▸ EXTRACT TO READ
* * * *

At bottom, Rooker- Feldman deprives federal district courts of jurisdiction where the plaintiff (1) lost in state court, see Lance, 546 U.S. at 466, 126 S.Ct. 1198, and (2) seeks to undo the state court judgment, see Maymó-Meléndez, 364 F.3d at 34.

B. Analysis

The Court declined to dismiss the case on Rooker- Feldman grounds because Butler brings his suit in the Batemans' creditors' stead, not the Batemans'. See Lance, 546 U.S. at 466, 126 S.Ct. 1198. In so ruling, the Court has no need to weigh in on whether success for Butler would undo the state court judgment. See Maymó-Meléndez, 364 F.3d at 34.

The Court assumes, without deciding, that the exception that the Supreme Court only hinted might exist in Lance actually does. See Lance, 546 U.S. at 466 n.2, 126 S.Ct. 1198. The Supreme Court only contemplated that exception capturing successors in interest to state court losers. See id. Here, the creditors in whose shoes Butler stands are not "state-court losers." See Exxon, 544 U.S. at 284, 125 S.Ct. 1517. The Court thus follows the Goldsmith court and rules that, under the putative Lance exception, a bankruptcy trustee constitutes a state court loser only when he brings a claim in the stead of that loser. See Goldsmith, 494 B.R. at 142.

Sebago does not assert that Butler stands in the Batemans' shoes. Nor could it. Butler relies on portions of the Uniform Fraudulent Transfer Act and federal bankruptcy code that inure to the benefit of creditors, not harmed transferors. See Compl. 9-17 (citing 11 U.S.C. §§ 544, 548, 550 ; Mass. Gen. Laws ch. 109A, §§ 5, 6, & 9 ; Me. Rev. Stat. tit. 14, § 3571 ); 3 Collier on Bankruptcy ¶ 323.03 (observing that when trustee sues under his avoiding powers, he "stands in the shoes of the creditors" (quoting Logan v. JKV Real Estate Servs. (In re Bogdan), 414 F.3d 507, 514 (4th Cir. 2005) (alteration omitted))); 5 Collier on Bankruptcy ¶ 548.02(1)(b) (explaining that trustee can only bring suit under 11 U.S.C. § 548 if a creditor will benefit (collecting cases)).

Also, the Court observes that the Superior Court entered judgment on Sebago's suit against the Batemans, not on a quiet title action against the Property itself. Bankr. R. 43, Mot. Dismiss, Ex. F., Superior Court Order (entering judgment for Sebago on "its Complaint for Equitable Relief Pursuant to 36 M.R.S.A. § 946 and, in the Alternative, for Declaratory Judgment") ("Superior Court Order"), ECF No. 14; compare Me. Rev. Stat. tit. 36, § 946 (authorizing municipalities to "maintain an action for equitable relief against any and all persons who claim or may claim some right, title or interest in the premises adverse to the estate of such municipality") with Me. Rev. Stat. tit. 14, § 6657 (describing quiet title actions as "against the land" and explaining that court decrees resulting from such actions "operate directly on the land"). Since Sebago sued only the Batemans, and the Batemans' creditors did not intervene, see Bankr. R. 40-41, Mot. Dismiss, Ex. E, Docket, ECF No. 14, Butler may bring this federal action.

* * * *

[Stored dataset items]

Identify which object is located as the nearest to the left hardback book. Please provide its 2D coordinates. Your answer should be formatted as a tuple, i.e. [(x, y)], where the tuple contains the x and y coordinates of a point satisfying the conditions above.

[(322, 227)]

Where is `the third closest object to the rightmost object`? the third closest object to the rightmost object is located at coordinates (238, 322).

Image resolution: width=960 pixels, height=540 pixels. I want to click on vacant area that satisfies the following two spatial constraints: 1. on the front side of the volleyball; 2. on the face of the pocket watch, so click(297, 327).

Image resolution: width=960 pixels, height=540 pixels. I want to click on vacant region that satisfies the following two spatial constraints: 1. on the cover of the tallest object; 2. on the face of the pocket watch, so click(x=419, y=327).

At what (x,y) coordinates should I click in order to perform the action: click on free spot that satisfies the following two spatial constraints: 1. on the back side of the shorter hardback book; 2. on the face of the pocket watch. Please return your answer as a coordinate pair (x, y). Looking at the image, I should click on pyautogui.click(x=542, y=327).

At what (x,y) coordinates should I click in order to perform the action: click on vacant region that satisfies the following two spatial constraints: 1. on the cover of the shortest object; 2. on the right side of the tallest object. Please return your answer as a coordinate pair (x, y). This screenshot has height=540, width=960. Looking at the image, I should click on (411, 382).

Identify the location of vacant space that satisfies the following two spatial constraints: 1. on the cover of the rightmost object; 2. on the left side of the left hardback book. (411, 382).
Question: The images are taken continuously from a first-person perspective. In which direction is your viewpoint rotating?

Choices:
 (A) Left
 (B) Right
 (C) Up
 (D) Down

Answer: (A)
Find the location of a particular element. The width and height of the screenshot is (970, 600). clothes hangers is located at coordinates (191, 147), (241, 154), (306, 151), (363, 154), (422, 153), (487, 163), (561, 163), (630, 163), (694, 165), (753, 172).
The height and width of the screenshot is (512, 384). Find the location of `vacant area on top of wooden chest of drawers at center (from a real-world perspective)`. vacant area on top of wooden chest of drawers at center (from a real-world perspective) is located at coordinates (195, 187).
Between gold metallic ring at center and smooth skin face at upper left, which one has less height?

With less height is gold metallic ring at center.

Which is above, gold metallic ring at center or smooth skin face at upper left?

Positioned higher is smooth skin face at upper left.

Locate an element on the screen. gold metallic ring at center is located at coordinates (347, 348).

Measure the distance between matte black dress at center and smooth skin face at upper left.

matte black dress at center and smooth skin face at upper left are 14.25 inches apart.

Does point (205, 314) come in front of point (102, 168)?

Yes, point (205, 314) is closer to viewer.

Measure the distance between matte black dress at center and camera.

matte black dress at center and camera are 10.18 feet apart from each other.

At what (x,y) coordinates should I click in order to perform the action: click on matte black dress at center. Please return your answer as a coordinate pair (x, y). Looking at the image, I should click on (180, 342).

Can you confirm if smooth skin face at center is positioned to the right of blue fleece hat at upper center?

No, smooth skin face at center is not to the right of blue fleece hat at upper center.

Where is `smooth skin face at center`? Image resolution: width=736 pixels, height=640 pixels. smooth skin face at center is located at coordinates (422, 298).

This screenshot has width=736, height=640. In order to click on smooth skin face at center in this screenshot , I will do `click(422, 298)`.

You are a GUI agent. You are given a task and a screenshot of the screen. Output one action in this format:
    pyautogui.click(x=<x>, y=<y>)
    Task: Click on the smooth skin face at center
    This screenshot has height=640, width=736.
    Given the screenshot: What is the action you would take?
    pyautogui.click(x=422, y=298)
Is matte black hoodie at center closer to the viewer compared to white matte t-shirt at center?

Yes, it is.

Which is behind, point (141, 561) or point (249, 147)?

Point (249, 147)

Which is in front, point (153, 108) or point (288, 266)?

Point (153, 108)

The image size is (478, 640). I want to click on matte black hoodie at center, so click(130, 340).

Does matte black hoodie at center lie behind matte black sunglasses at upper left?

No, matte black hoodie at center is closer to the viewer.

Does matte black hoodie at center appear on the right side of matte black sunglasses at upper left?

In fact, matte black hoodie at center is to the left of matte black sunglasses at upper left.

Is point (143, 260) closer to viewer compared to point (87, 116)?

* * * *

▸ WHAT IS ASKED
1. Summarize the court's Rooker-Feldman analysis in two sentences.
2. From the records, extract the lines beginning at the one that contains "Does matte black hoodie at center appear" and continuing through the final line of the records, both ends included.
The legal text and the records are unrelated material.

▸ RESULTS BY TASK
1. The court declined to dismiss the case on Rooker-Feldman grounds because Butler brings the suit in the stead of the Batemans' creditors, who are not state-court losers, rather than in the Batemans' stead. The court also observes that the Superior Court entered judgment on Sebago's suit against the Batemans, not on a quiet title action against the Property, and since the creditors did not intervene, Butler may bring this federal action.

2.
Does matte black hoodie at center appear on the right side of matte black sunglasses at upper left?

In fact, matte black hoodie at center is to the left of matte black sunglasses at upper left.

Is point (143, 260) closer to viewer compared to point (87, 116)?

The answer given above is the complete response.